From Gavekal Research, they explain that this is their big weapon that could end up harming them. “During the post-pandemic global inflation surge of 2022-23, the ever-vigilant SNB encouraged an appreciation of the Swiss franc to stop imported inflation. It succeeded in this effort, which placed it in a different situation from that of other Western European economies. » Analysts emphasize, however, that “Swiss inflation is now completely under control and the big risk is that the evolution of the franc will seriously harm exports (by increasing prices too much) and lead the economy into a deflationary cycle.
From Capital Economics, they accepted even though they had an even more negative outlook, “Since the last SNB monetary policy meeting in September, we have revised our inflation forecast downward and now expect it to fall from 1.1% in 2024 to just 0.3% in 2025.” In this sense, “if oil prices fall or if the franc appreciates, this could push inflation to its limits”. The company clearly knows how close this scenario is. “A simple 5% increase in the franc would be enough to push the country towards deflation. Even if it is a significant increase, the franc has increased by 3% on average every year for 15 years, this would not be a total surprise.”
“The threat of deflation will likely cause the SNB to exercise caution in the coming months and invest in the currency market.”
Not so long ago, it seemed that the Swiss franc was entering a quiet retreat, with a drop of 6% in the first half.

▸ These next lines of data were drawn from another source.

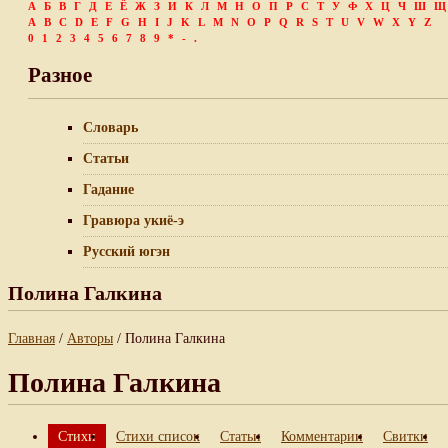
А
Б
В
Г
Д
Е
Ё
Ж
З
И
К
Л
М
Н
О
П
Р
С
Т
У
Ф
Х
Ц
Ч
Ш
Щ
A
B
C
D
E
F
G
H
I
J
K
L
M
N
O
P
Q
R
S
T
U
V
W
X
Y
Z
0
1
2
3
4
5
6
7
8
9
*
-
.
Разное
Словарь
Статьи
Гадание
Гравюра укиё-э
Русский югэн
Полина Галкина
Главная
/
Авторы
/ Полина Галкина
Полина Галкина
Стихи
Стихи список
Статьи
Комментарии
Свитки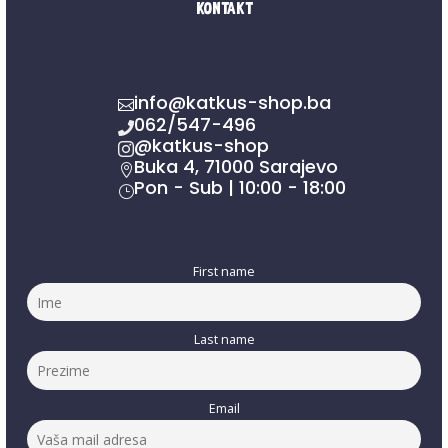
Kontakt
info@katkus-shop.ba

062/547-496

@katkus-shop

Buka 4, 71000 Sarajevo

Pon - Sub | 10:00 - 18:00
}
First name
Last name
Email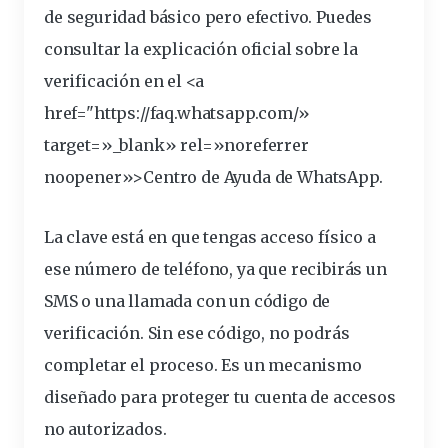
de
seguridad
básico pero efectivo. Puedes
consultar la explicación
oficial
sobre la
verificación en el <a
href="https://faq.
whatsapp
.com/»
target=»_blank» rel=»noreferrer
noopener»>Centro de Ayuda de WhatsApp.
La clave está en que tengas acceso físico a
ese número de teléfono, ya que recibirás un
SMS o una
llamada
con un
código
de
verificación. Sin ese código, no podrás
completar el proceso. Es un mecanismo
diseñado para proteger tu cuenta de accesos
no autorizados.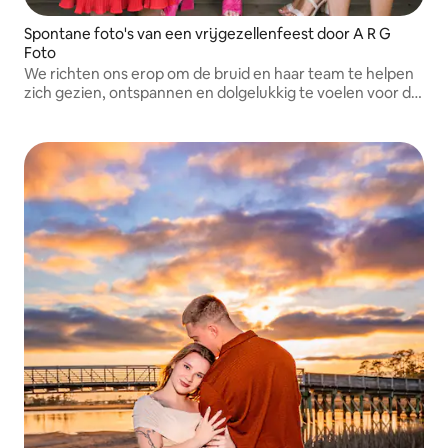
Spontane foto's van een vrijgezellenfeest door A R G
Foto
We richten ons erop om de bruid en haar team te helpen
zich gezien, ontspannen en dolgelukkig te voelen voor de
lens.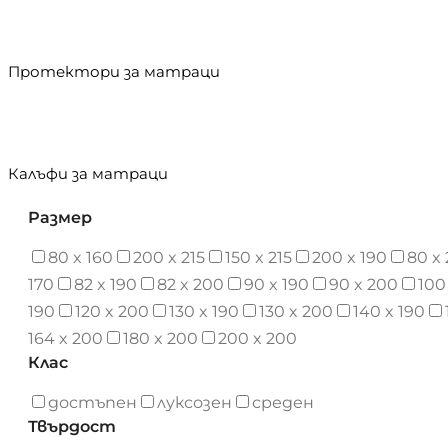
Протектори за матраци
Калъфи за матраци
Размер
80 x 160
200 x 215
150 x 215
200 x 190
80 x
170
82 x 190
82 x 200
90 x 190
90 x 200
100
190
120 x 200
130 x 190
130 x 200
140 x 190
164 x 200
180 x 200
200 x 200
Клас
достъпен
луксозен
среден
Твърдост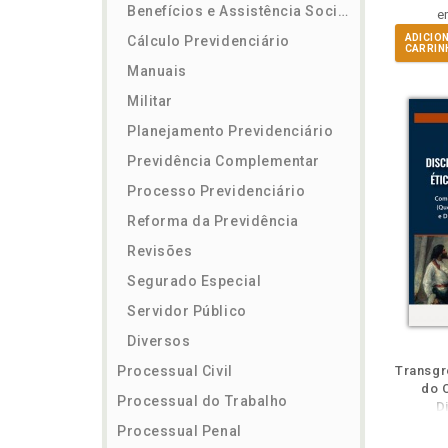
Benefícios e Assistência Social
e
ADICIO
Cálculo Previdenciário
CARRIN
Manuais
Militar
Planejamento Previdenciário
Previdência Complementar
Processo Previdenciário
Reforma da Previdência
Revisões
Segurado Especial
Servidor Público
Diversos
ém
Folheie
Também
Também
Folheie
Também
Também
Folh
Processual Civil
Transgr
do 
Processual do Trabalho
Di
Processual Penal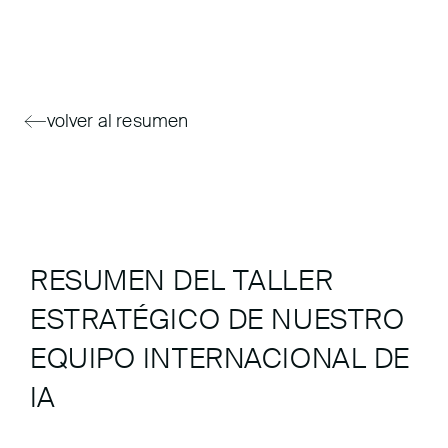
volver al resumen
RESUMEN DEL TALLER
ESTRATÉGICO DE NUESTRO
EQUIPO INTERNACIONAL DE
IA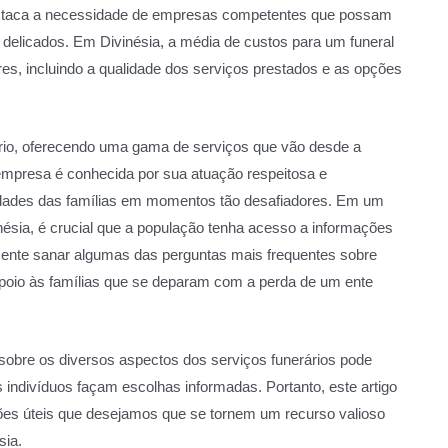
destaca a necessidade de empresas competentes que possam
 delicados. Em Divinésia, a média de custos para um funeral
ores, incluindo a qualidade dos serviços prestados e as opções
ário, oferecendo uma gama de serviços que vão desde a
 empresa é conhecida por sua atuação respeitosa e
sidades das famílias em momentos tão desafiadores. Em um
ésia, é crucial que a população tenha acesso a informações
tamente sanar algumas das perguntas mais frequentes sobre
 apoio às famílias que se deparam com a perda de um ente
sobre os diversos aspectos dos serviços funerários pode
s indivíduos façam escolhas informadas. Portanto, este artigo
ões úteis que desejamos que se tornem um recurso valioso
sia.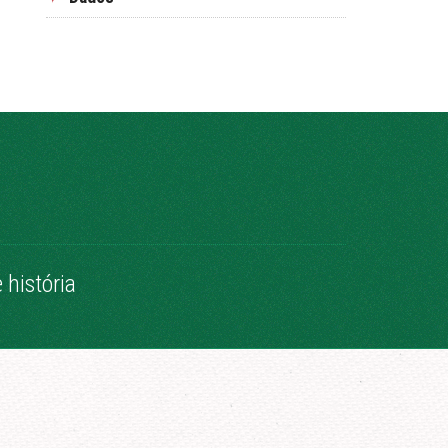
história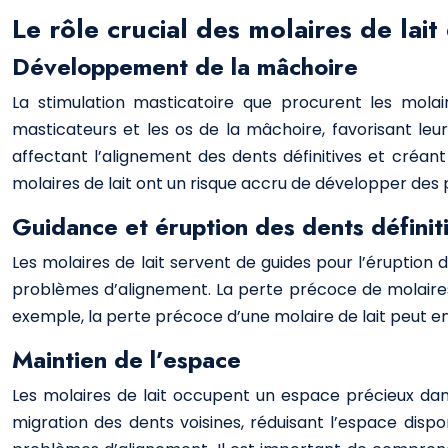
Le rôle crucial des molaires de la
Développement de la mâchoire
La stimulation masticatoire que procurent les molair
masticateurs et les os de la mâchoire, favorisant le
affectant l’alignement des dents définitives et créa
molaires de lait ont un risque accru de développer de
Guidance et éruption des dents définit
Les molaires de lait servent de guides pour l’éruption 
problèmes d’alignement. La perte précoce de molaires
exemple, la perte précoce d’une molaire de lait peut en
Maintien de l’espace
Les molaires de lait occupent un espace précieux dans
migration des dents voisines, réduisant l’espace dispo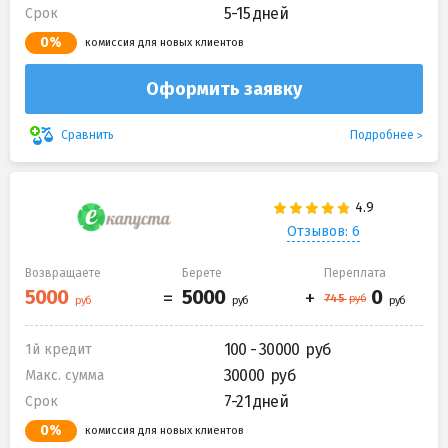
5-15 дней
Срок
0%
комиссия для новых клиентов
Оформить заявку
Подробнее
Сравнить
Отзывов: 6
Возвращаете
Берете
Переплата
100 - 30000
1й кредит
30000
Макс. сумма
7-21 дней
Срок
0%
комиссия для новых клиентов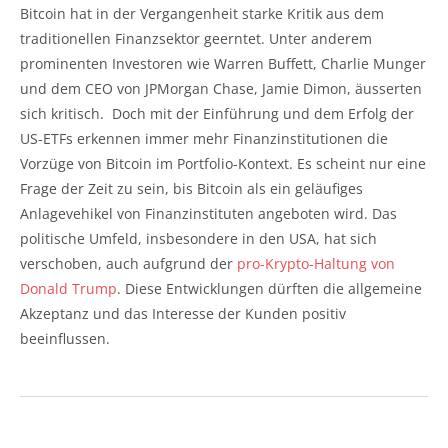
Bitcoin hat in der Vergangenheit starke Kritik aus dem
traditionellen Finanzsektor geerntet. Unter anderem
prominenten Investoren wie Warren Buffett, Charlie Munger
und dem CEO von JPMorgan Chase, Jamie Dimon, äusserten
sich kritisch. Doch mit der Einführung und dem Erfolg der
US-ETFs erkennen immer mehr Finanzinstitutionen die
Vorzüge von Bitcoin im Portfolio-Kontext. Es scheint nur eine
Frage der Zeit zu sein, bis Bitcoin als ein geläufiges
Anlagevehikel von Finanzinstituten angeboten wird. Das
politische Umfeld, insbesondere in den USA, hat sich
verschoben, auch aufgrund der
pro-Krypto-Haltung von
Donald Trump
. Diese Entwicklungen dürften die allgemeine
Akzeptanz und das Interesse der Kunden positiv
beeinflussen.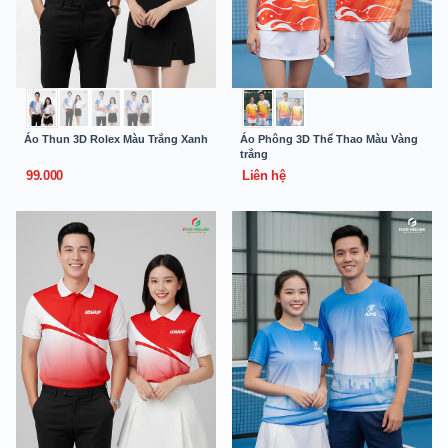
Áo Thun 3D Rolex Màu Trắng Xanh
Áo Phông 3D Thể Thao Màu Vàng
trắng
99.000
Liên hệ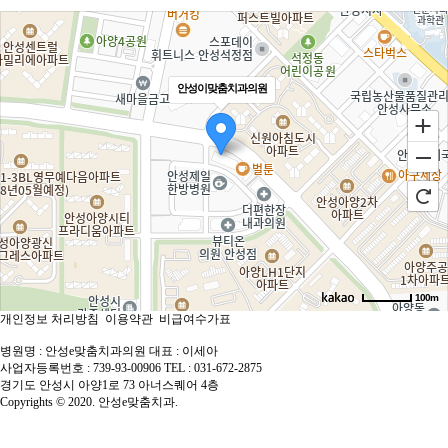
안성이맞춤치과의원
100m
개인정보 처리방침
이용약관
비급여수가표
로드뷰
길찾기
지도 크게 보기
병원명 : 안성e맞춤치과의원
대표 : 이세아
사업자등록번호 : 739-93-00906
TEL : 031-672-2875
경기도 안성시 아양1로 73 아너스퀘어 4층
Copyrights © 2020. 안성e맞춤치과.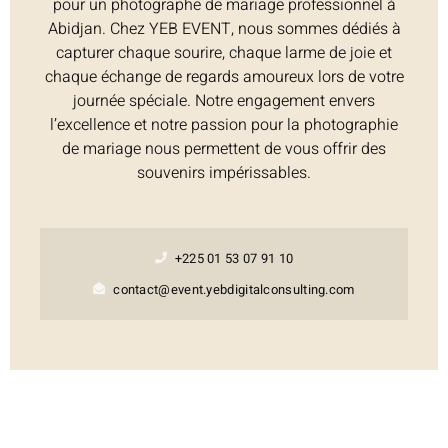
pour un photographe de mariage professionnel à
Abidjan. Chez YEB EVENT, nous sommes dédiés à
capturer chaque sourire, chaque larme de joie et
chaque échange de regards amoureux lors de votre
journée spéciale. Notre engagement envers
l’excellence et notre passion pour la photographie
de mariage nous permettent de vous offrir des
souvenirs impérissables.
+225 01 53 07 91 10
contact@event.yebdigitalconsulting.com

However, this summer, as the Fed and ECB began cutting rates, the currency soared and the entire process reversed itself, undoing what seemed like a perfect transaction. “As global disinflation takes hold, the inflation gap with Switzerland’s Western trading partners has narrowed to its historical average of 1 to 1.5 percentage points. Consequently, the recent nominal appreciation of the franc has caused its real effective exchange rate to reach a cyclical peak. ” they say of Gavekal.
The firm’s economists say the contribution of imported goods subtracted four-tenths from the CPI in the August data with recent declines. Something that clearly shows the importance of currency. “The Alpine nation is now ready to import deflation. “Furthermore, this strength puts pressure on the manufacturing sector which has already asked the SNB to take measures such as massive foreign exchange purchases.”
In any case, Capital Economics believes that even if deflation eventually makes its way, This will not become a systematic and structural trend as has happened over the past decade. “The threat of deflation will likely cause the SNB to err on the side of caution in the coming months,” comments the bank. In this sense, they rely on aggressive purchases of currencies to keep prices low. » In any case, the great danger has completely changed and it remains to be seen whether the SNB is capable of short-circuiting the franc bomb that will be launched. the main threat to Switzerland in 2025.